Rio fire gives Brazil a national lobotomy
The video images of flames shooting skyward out of the National Museum of Brazil, in Rio de Janeiro, stabbed me in the heart.
I spent close to 20 years alternating between president, secretary, and grunt volunteer with the infinitely smaller Lake Country Museum.
I know firsthand how hard it is to document the past, especially from societies that maintained no written texts.
Every artifact, every letter, every story, is like a clue in a mystery novel. Clue by laborious clue, a museum puts together a coherent picture of what life was like, back then — whenever “then” was.
The Rio fire, in effect, ripped out almost all the pages from the novel about South America. How can you read a novel that isn’t there any longer?
Brazil’s National Museum held the largest collection of artifacts and archives in South America. Over 20 million items, ranging from the skeleton of a uniquely South American dinosaur to the skull of a woman who lived 11,600 years ago.
It had vast collections of textiles, of beetles and insects, of indigenous crafts. They’ve gone forever.
Also a number of irreplaceable mummies. One came from Egypt, where you expect mummies to come from. Others had been preserved by the thin air and bitter cold of the high Andes, or by the heat and aridity of the Atacama Desert. And a shrunken head from the Amazon, another example of mummification techniques practised by indigenous tribes long before Columbus “discovered” the New World.
It was not just a Brazilian museum. It was the museum of a whole continent.
Which befits Brazil’s unique status in South America.
Aside from being the only Portuguesespeaking nation in a Spanish-speaking continent, Brazil’s land area is roughly equal to all the other countries combined. Its population is roughly the same as the total of all the other countries.
Only the scientific library of some 470,000 volumes, including 2,400 rare works, survived the fire; it was housed in a separate building.
An estimated 90 per cent of everything else is gone. Or damaged. If not burned in the fire, then soaked by the tons of water poured into the flaming ruins by firefighters.
Former environment minister Marina Silva called the fire “a lobotomy of the Brazilian memory.”
Anthropologist Mércio Gomes compared the loss to the burning of the library of Alexandria in 48 BC – a catastrophe from which the world has never fully recovered.

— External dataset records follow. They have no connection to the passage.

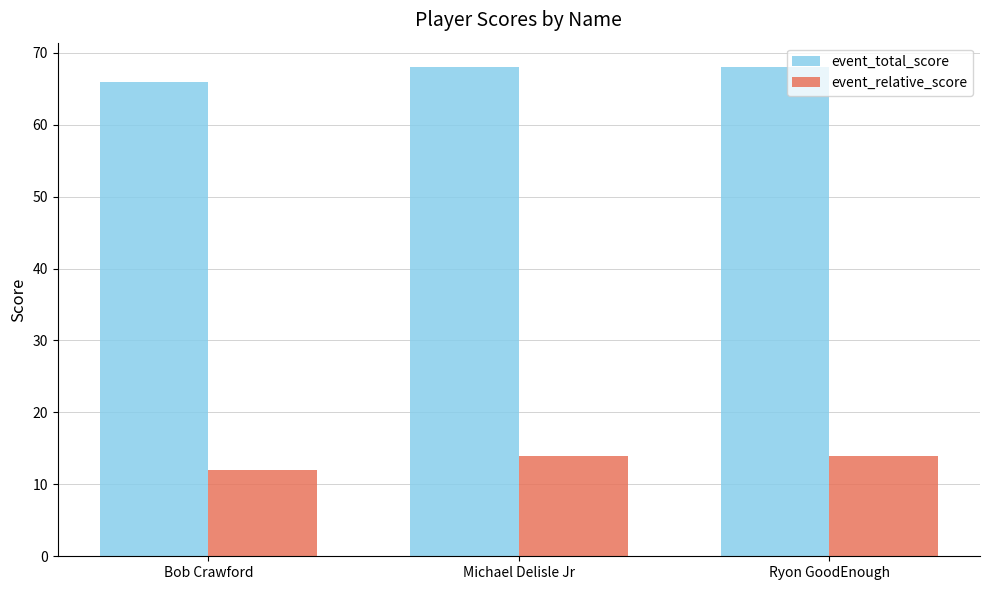

Is the value of event_total_score at Michael Delisle Jr greater than the value of event_relative_score at Bob Crawford?

Yes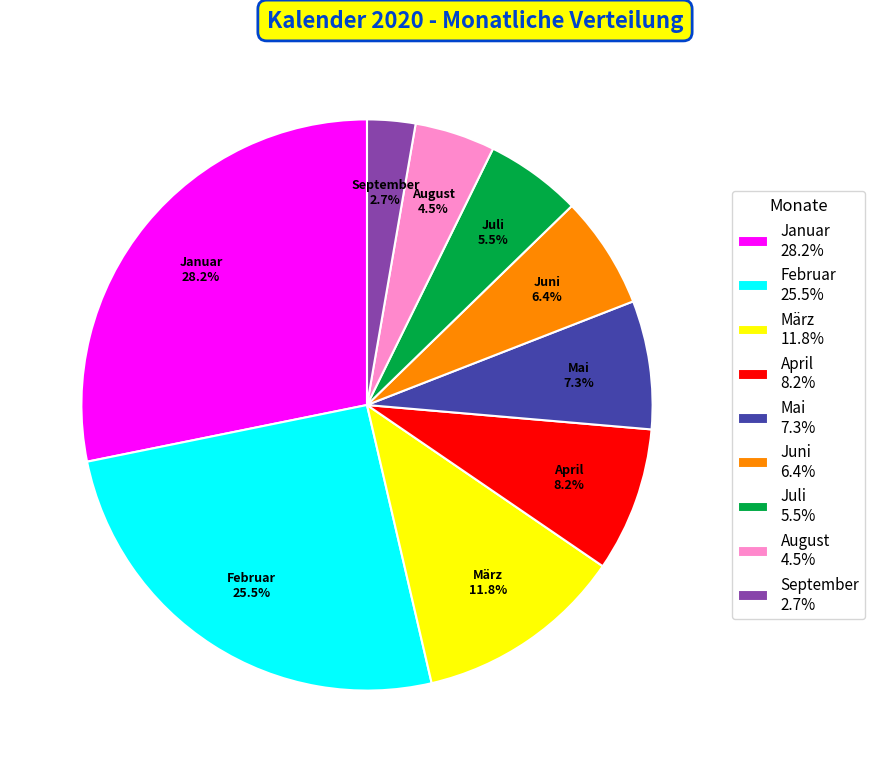

Is the sum of April 8.2% and Juli 5.5% greater than half?

No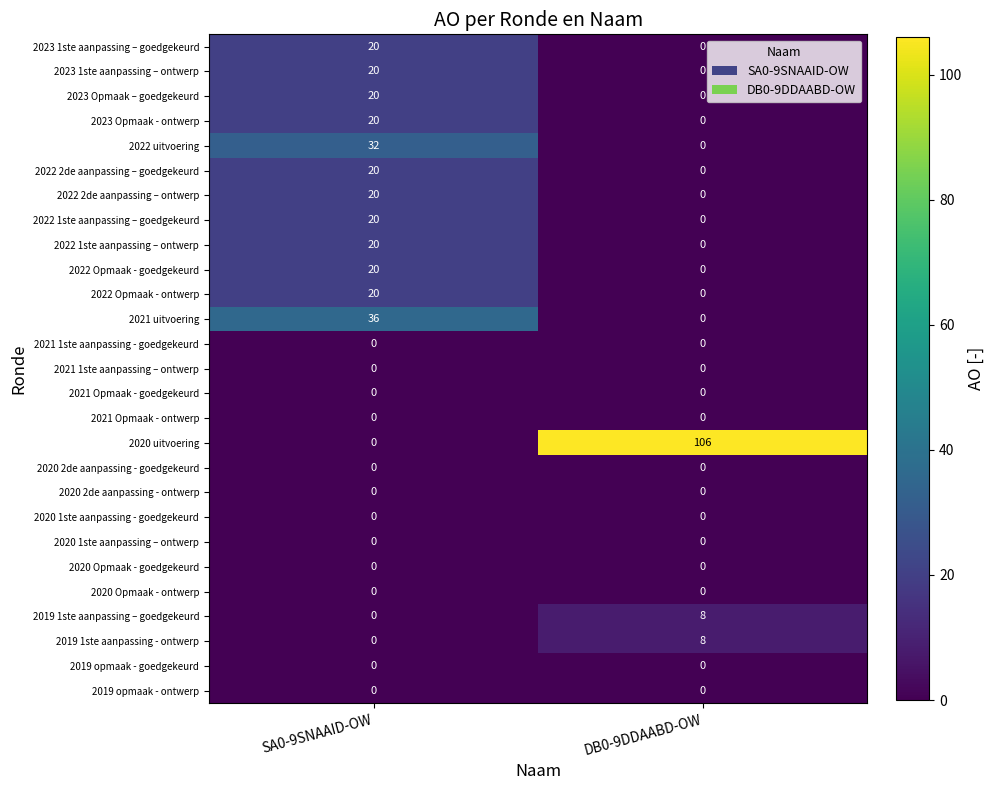

At which category is the sum across all series the highest?

SA0-9SNAAID-OW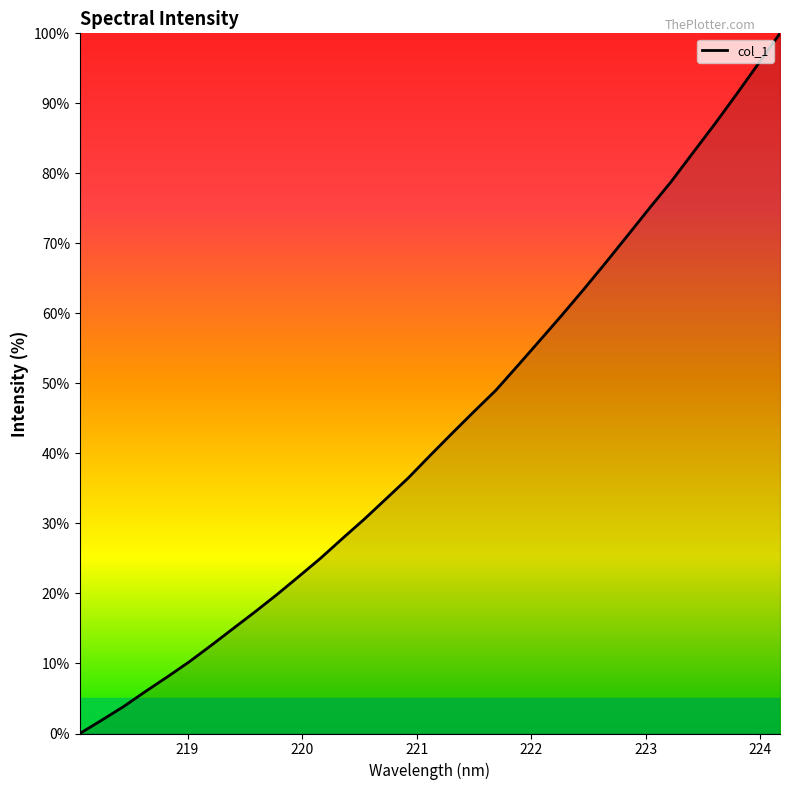

True or false: the data has more than 1 interior local peaks.

False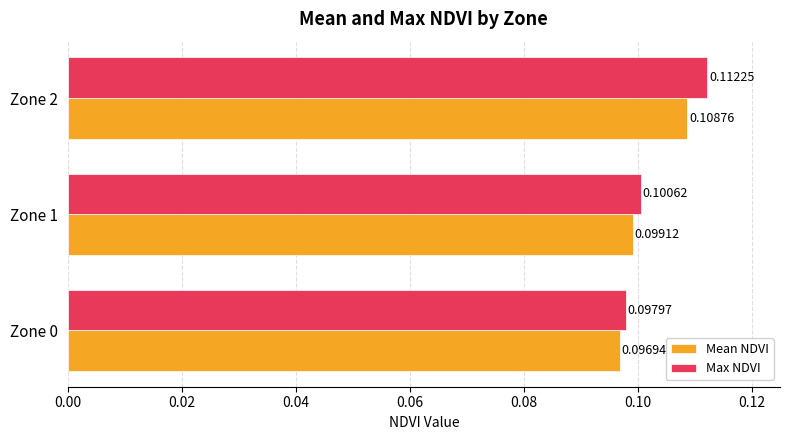

Which series has the widest spread of values?

Max NDVI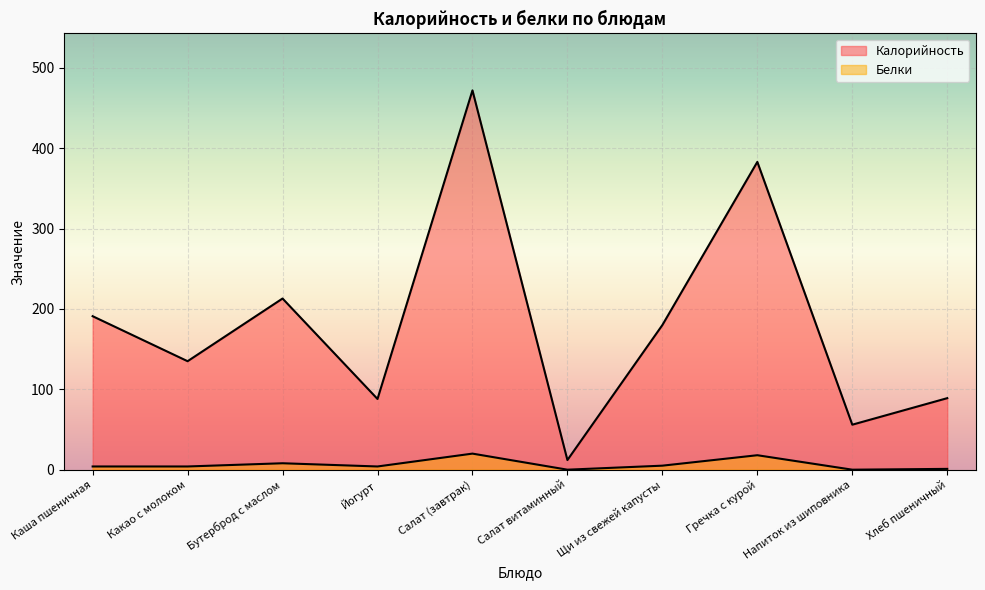

True or false: Белки and Калорийность intersect in this chart.

False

Yet there is a sense that the National Museum’s destruction is a symptom of Brazil’s own economic malaise. Rio’s fire chief Col. Roberto Robaday said the firefighters did not have enough water to fight the fire. “The two nearest hydrants had no supplies,” he said.
Water had to be trucked from a nearby lake. Brazil has taken a long time to recover from the military repression of the 1970s. Although its governments are democratically elected now, the legacy of privilege and corruption persists.
Austerity programs have meant that essential infrastructure — like fire hydrants — didn’t get maintained.
And the museum itself had no insurance. Another economy measure.
I fell in love with Rio when I first saw it, early one morning after a sleepless overnight flight from Miami. I thought it was the most beautiful city in the world. Fifty years later, after travel to about 50 more countries, I still think so.
Yes, I know, Rio also has some of the most squalid and desperate slums in the world, its favelas And taxi drivers who think they’re all Juan Manuel Fangio re-incarnated. Plus a level of street crime that makes it unwise to carry anything valuable with you when you visit Rio’s fabled beaches. That doesn’t change the city’s beauty. Or the legendary joie de vivre – “alegria de viver” in Portuguese -- of its people.
Last Sunday night, thanks to its government’s financial priorities, a huge part of their collective memory went up in smoke.
Tragically, most of us give little thought to preserving the crucial clues of our past. We trash our grandparents’ diaries. We use precious china for a cat feeding dish. We sell military medals at yard sales.
When annual budgets have to be cut down, archives almost always rank near the bottom of the priority list.
The tragic truth of the Rio fire is this – once it’s gone, it’s gone.